The open sea is vast, and if you avoid the main shipping lanes you can lose yourself on it for years and not see another ship. In that regard, Crowhurst knew what he was doing. His aborted voyage took him along lanes seldom traveled by other ships and, whether by instinct or calculation, he understood precisely how far he could go in withholding information as to precise locations, weather reports and sea conditions from his own backers and race officials. Only one man perceived the flaws in Crowhurst's dispatches and urged caution. Not surprisingly, the man was Sir Francis Chichester, who had been there and knew.

What gets into a man like Crowhurst? Or what had already got into him that caused the compass of his mind to deviate? Nicholas Tomalin and Ron Hall, a pair of British writers, have managed in their new book, The Strange Last Voyage of Donald Crowhurst (Stein and Day, $7.95), to find many of the answers in the copious scrawls of the three log books that survived aboard Crowhurst's abandoned trimaran, Teignmouth Electron.

The three logs are veritable casebooks of a man slipping into madness. From the earliest jottings, describing his difficulties with the untested vessel and his recurrent brooding over the wisdom of his voyage, to the last ones, where his obsession with fate, God and death overcame him, Crowhurst's own records provided Authors Tomalin and Hall with rarely discovered insights into a literary subject.

Not the least of their problems with the logs was the reconstruction of Crowhurst's actual (as opposed to bogus) voyage. For, although he held back nothing of a personal nature that one can tell, he was an egregiously bad sailor and navigator, and his log on this score is highly unreliable. This failing seems to have started all the trouble in the first place.

During the first few weeks of his trip, Crowhurst encountered colossal difficulties—leaking hulls, a flooded generator, communications failure.
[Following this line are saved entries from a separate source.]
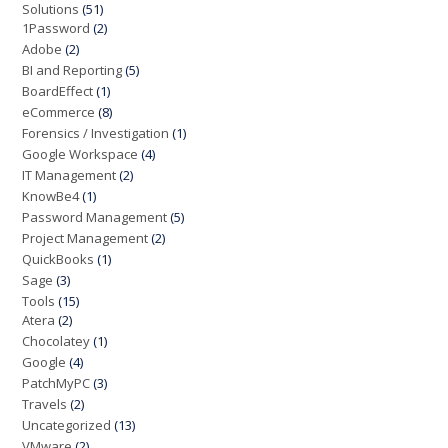
Solutions
(51)
1Password
(2)
Adobe
(2)
BI and Reporting
(5)
BoardEffect
(1)
eCommerce
(8)
Forensics / Investigation
(1)
Google Workspace
(4)
IT Management
(2)
KnowBe4
(1)
Password Management
(5)
Project Management
(2)
QuickBooks
(1)
Sage
(3)
Tools
(15)
Atera
(2)
Chocolatey
(1)
Google
(4)
PatchMyPC
(3)
Travels
(2)
Uncategorized
(13)
VMware
(2)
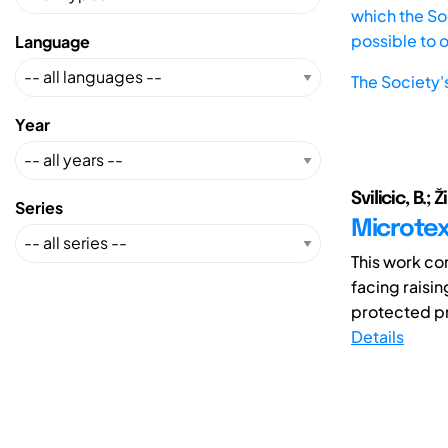
which the Soc
possible to 
Language
The Society'
Year
Svilicic, B.; Ž
Series
Microtext
This work con
facing raisi
protected pri
Details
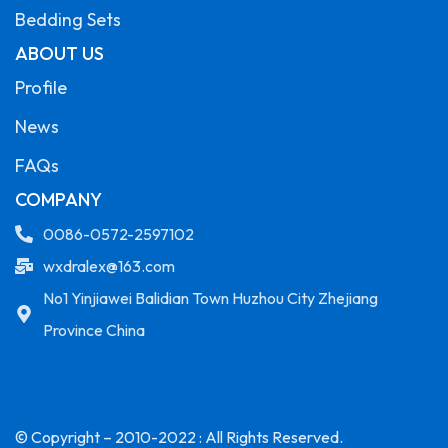
Bedding Sets
ABOUT US
Profile
News
FAQs
COMPANY
0086-0572-2597102
wxdralex@163.com
No1 Yinjiawei Balidian Town Huzhou City Zhejiang
Province China
© Copyright – 2010-2022 : All Rights Reserved.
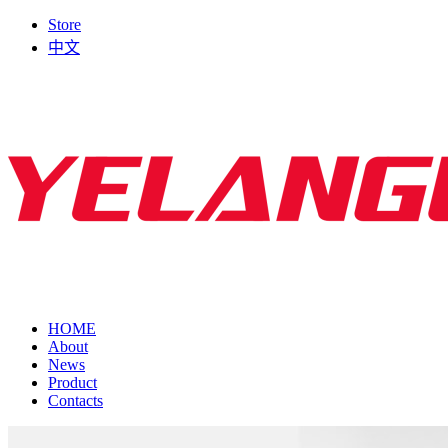
Store
中文
HOME
About
News
Product
Contacts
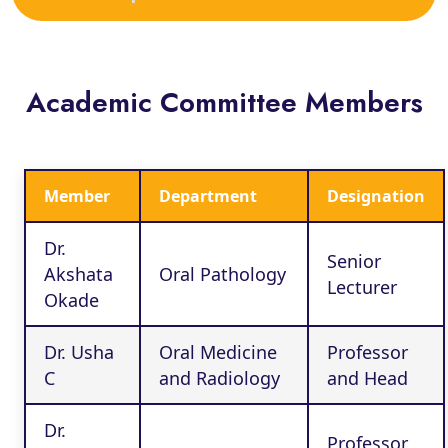
Academic Committee Members
Member
Department
Designation
Dr.
Senior
Akshata
Oral Pathology
Lecturer
Okade
Dr. Usha
Oral Medicine
Professor
C
and Radiology
and Head
Dr.
Professor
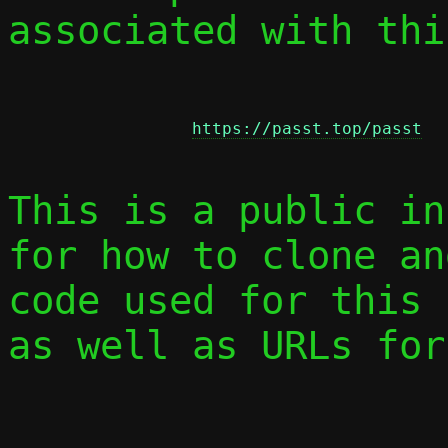
associated with thi
https://passt.top/passt
This is a public in
for how to clone an
code used for this 
as well as URLs for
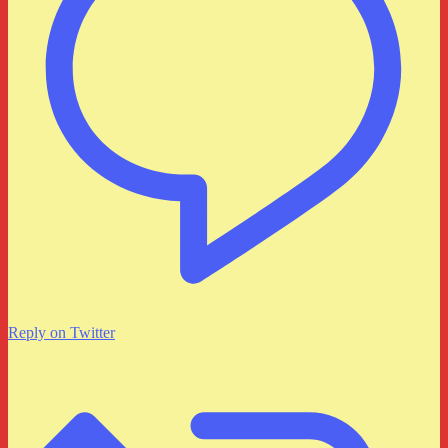
Reply on Twitter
While he grappled with these, his "sailorizing," as Chichester called it, suffered. His progress fell to less than 50 miles a day (he had predicted more than 200), and so, to put the best possible face on matters, he let his dispatches become increasingly obscure. "Heading Azores," he wired when he had barely reached Portugal, and then, two days later: "...going on toward Madeira," which would have meant a change of heading of almost 90°. Nobody noticed.
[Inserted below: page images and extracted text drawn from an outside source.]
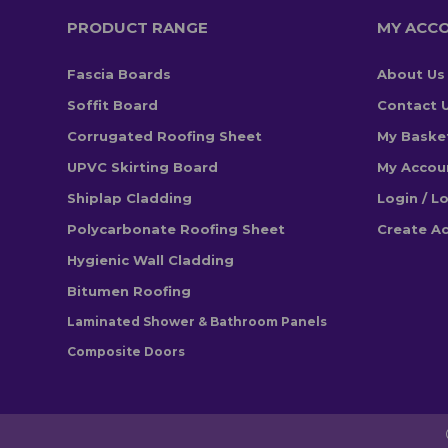
PRODUCT RANGE
MY ACC
Fascia Boards
About Us
Soffit Board
Contact 
Corrugated Roofing Sheet
My Baske
UPVC Skirting Board
My Accou
Shiplap Cladding
Login / L
Polycarbonate Roofing Sheet
Create A
Hygienic Wall Cladding
Bitumen Roofing
Laminated Shower & Bathroom Panels
Composite Doors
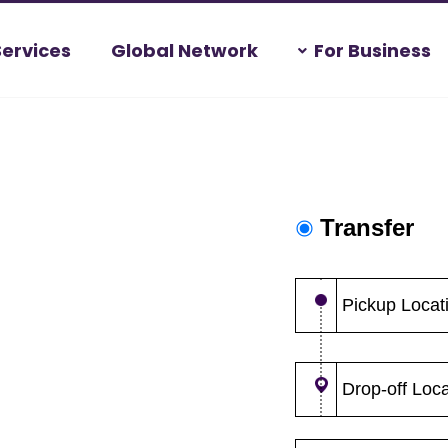
Services
Global Network
For Business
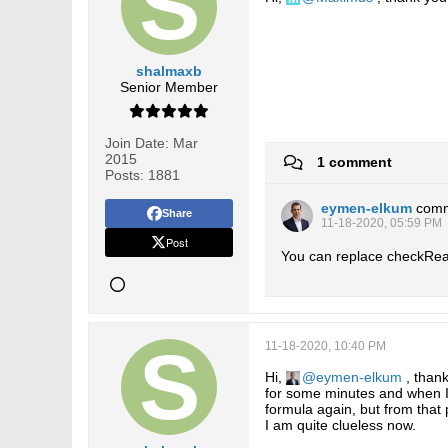
shalmaxb
Senior Member
Join Date:
Mar
2015
1 comment
Posts:
1881
eymen-elkum
com
Share
11-18-2020, 05:59 PM
Post
You can replace checkRead
11-18-2020, 10:40 PM
Hi,
eymen-elkum
, thank
for some minutes and when I 
formula again, but from that p
I am quite clueless now.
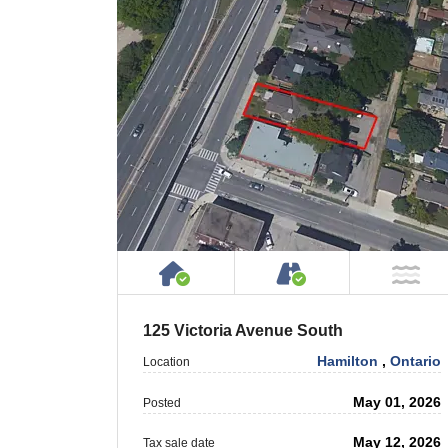
House or Cottage on Proper
Accessible by P
NO
125 Victoria Avenue South
Hamilton
,
Ontario
Location
May 01, 2026
Posted
May 12, 2026
Tax sale date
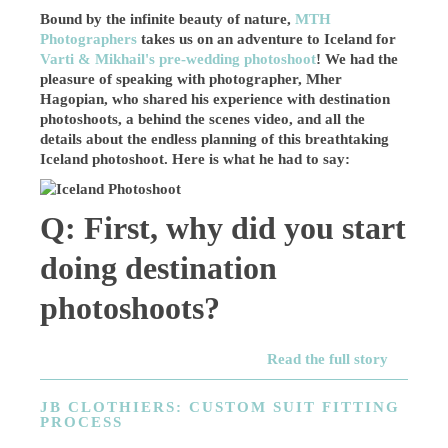
Bound by the infinite beauty of nature,
MTH
Photographers
takes us on an adventure to Iceland for
Varti & Mikhail's pre-wedding photoshoot
! We had the
pleasure of speaking with photographer, Mher
Hagopian, who shared his experience with destination
photoshoots, a behind the scenes video, and all the
details about the endless planning of this breathtaking
Iceland photoshoot. Here is what he had to say:
Q: First, why did you start
doing destination
photoshoots?
Read the full story
JB CLOTHIERS: CUSTOM SUIT FITTING
PROCESS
By such increments he got himself deeper and deeper into his deception until he had London believing he was rounding the tip of South Africa and having radio problems (a device to set up the ensuing months of silence while he supposedly crossed the Indian and South Pacific Oceans).
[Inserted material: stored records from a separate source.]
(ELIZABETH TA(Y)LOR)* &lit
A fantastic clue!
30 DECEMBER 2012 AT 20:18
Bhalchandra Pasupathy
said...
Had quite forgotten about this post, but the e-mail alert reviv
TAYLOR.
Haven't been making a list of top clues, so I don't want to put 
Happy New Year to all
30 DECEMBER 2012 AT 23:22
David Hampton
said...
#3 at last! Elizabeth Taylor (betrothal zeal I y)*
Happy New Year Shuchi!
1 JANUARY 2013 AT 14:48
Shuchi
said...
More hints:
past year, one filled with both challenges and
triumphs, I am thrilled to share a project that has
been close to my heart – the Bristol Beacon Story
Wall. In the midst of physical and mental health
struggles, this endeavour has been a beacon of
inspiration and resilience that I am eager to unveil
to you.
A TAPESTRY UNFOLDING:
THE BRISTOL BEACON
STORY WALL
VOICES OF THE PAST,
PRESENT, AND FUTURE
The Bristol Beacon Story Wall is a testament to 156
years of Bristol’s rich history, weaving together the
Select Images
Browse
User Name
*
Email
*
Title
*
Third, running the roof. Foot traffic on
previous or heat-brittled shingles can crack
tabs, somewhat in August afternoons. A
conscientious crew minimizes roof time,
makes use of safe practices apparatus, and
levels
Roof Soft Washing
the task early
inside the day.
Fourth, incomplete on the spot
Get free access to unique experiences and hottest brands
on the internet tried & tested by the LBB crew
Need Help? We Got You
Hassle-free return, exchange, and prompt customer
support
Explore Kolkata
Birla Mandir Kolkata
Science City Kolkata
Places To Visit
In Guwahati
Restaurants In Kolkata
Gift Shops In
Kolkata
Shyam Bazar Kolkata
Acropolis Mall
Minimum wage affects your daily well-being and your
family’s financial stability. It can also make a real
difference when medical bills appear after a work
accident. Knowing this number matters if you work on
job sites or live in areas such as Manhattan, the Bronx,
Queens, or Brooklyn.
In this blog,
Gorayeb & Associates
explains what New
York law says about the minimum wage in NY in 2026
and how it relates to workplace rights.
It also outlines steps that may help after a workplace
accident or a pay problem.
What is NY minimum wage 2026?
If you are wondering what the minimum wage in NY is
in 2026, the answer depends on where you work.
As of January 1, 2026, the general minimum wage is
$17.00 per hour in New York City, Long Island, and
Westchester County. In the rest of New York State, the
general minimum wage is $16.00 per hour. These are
During his radio blackout he put in for repairs at an Argentine backwater port, then stalled for a period of better than a month, avoiding other sea traffic and getting ready for his reappearance, allegedly rounding Cape Horn and heading for home. When he came back on the air, London was ecstatic. His progress across the South Seas had been fantastic, and the race leader, Commander Nigel Tetley, pushed his vessel a little harder—bringing on the final irony.

Finishing second was, at this point, just fine with Crowhurst, who at all costs wanted to avoid the close scrutiny that victory would bring. But then, nearing the coast of Spain, Tetley's vessel broke up. Crowhurst suddenly had no serious opposition, and he began his final emotional collapse. At this point the journal becomes a visit to Inferno ("Cannot see any 'purpose' in game.... It is finished—it is finished"), until he describes the moment he will die: "I choose I will resign the game 11 20 40. There is no reason for harmful." His last words.

Messrs. Tomalin and Hall have not produced a literary masterpiece but an adventure story of remarkable depth—as deep, let us say, as a man's madness.